To understand the diagram, see: Reading the Stakeholder Circle

Engage:

The visualization tool charts a project's key stakeholders according to their ability to influence the project's success or failure. Defining appropriate responses requires an understanding of each stakeholder's levels of support and receptiveness to messages about the project: this is the engagement strategy and the precursor to a targeted communication plan.

The data available in the tool and collected from earlier parts of the process are inputs to developing the engagement strategy. Knowing the category of a stakeholder will provide the key to how the message should be developed and delivered:

  • The communication to a senior manager will need to contain only the information, and in the format necessary to provide management will essential data about the project
  • Messages to team members will need more detail and different language.

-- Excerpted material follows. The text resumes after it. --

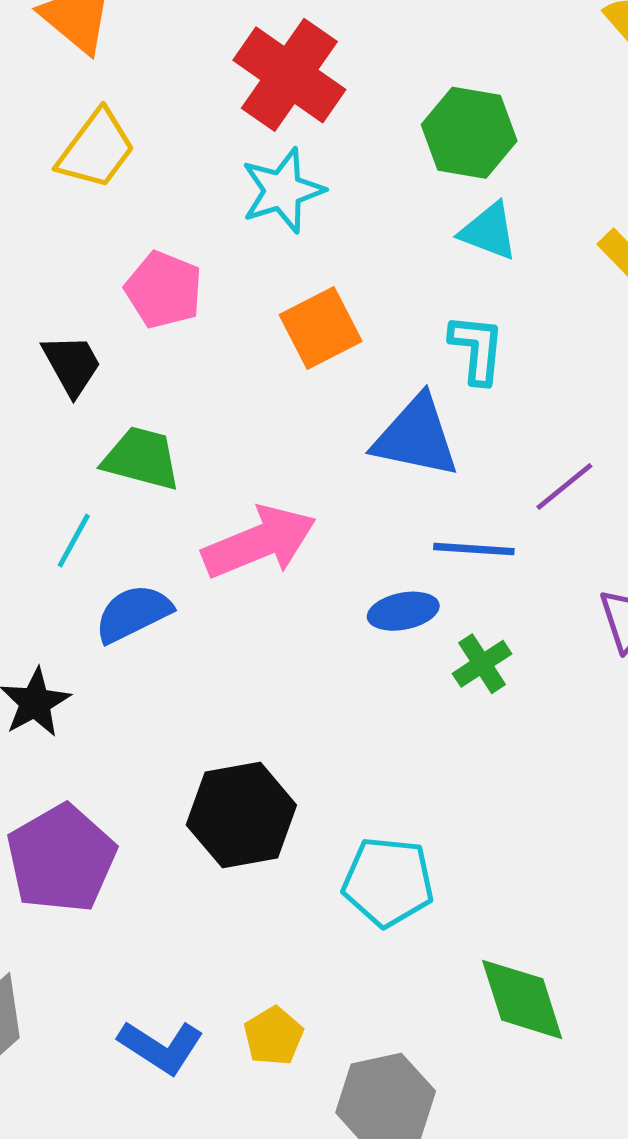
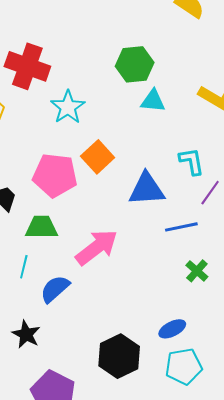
red cross: (289, 75) -> (27, 66), moved
pink pentagon: (164, 290) -> (55, 175), moved, size x1.4
cyan L-shape: (477, 349) -> (192, 161), moved
blue ellipse: (403, 611) -> (172, 329), moved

Knowing the expectations of the stakeholder in the form of 'what each stakeholder requires from the project' helps the project team deliver focused information designed to assure the stakeholder that what they expect to gain from successful delivery of the project will be achieved.

The resulting strategy defines for each stakeholder the tailored messages most likely to be effective communications; including who, what, when and how they will be delivered.

Monitor:

Project managers must then convert the strategy into action! This involves integrating the communication plan into the project schedule and reporting on it through team meetings and regular reports.

However effective the implementation of the communication plan; its effectiveness will diminish over time. The project's stakeholder community changes as stakeholders move within the organization or leave it; or their relative importance to the project, or their power and influence changes. Also, as the project moves through the different phases in its lifecycle, different stakeholders may have more or less of an impact, and as a consequence, their levels of importance, and communication requirements will change.

To maintain currency, the stakeholder assessment process may have to be repeated in whole, or in part, many times. To be most effective, the project team should update their assessment regularly, particularly as the project progresses through the phases of its lifecycle or as the stakeholder community changes to reflect the dynamic nature of the project's many relationships. Through review and re-assessment of a project's stakeholder community, a history of stakeholder involvement and importance, and decisions made about their engagement is maintained; providing a means to monitor the effectiveness of engagement strategy and communications over time.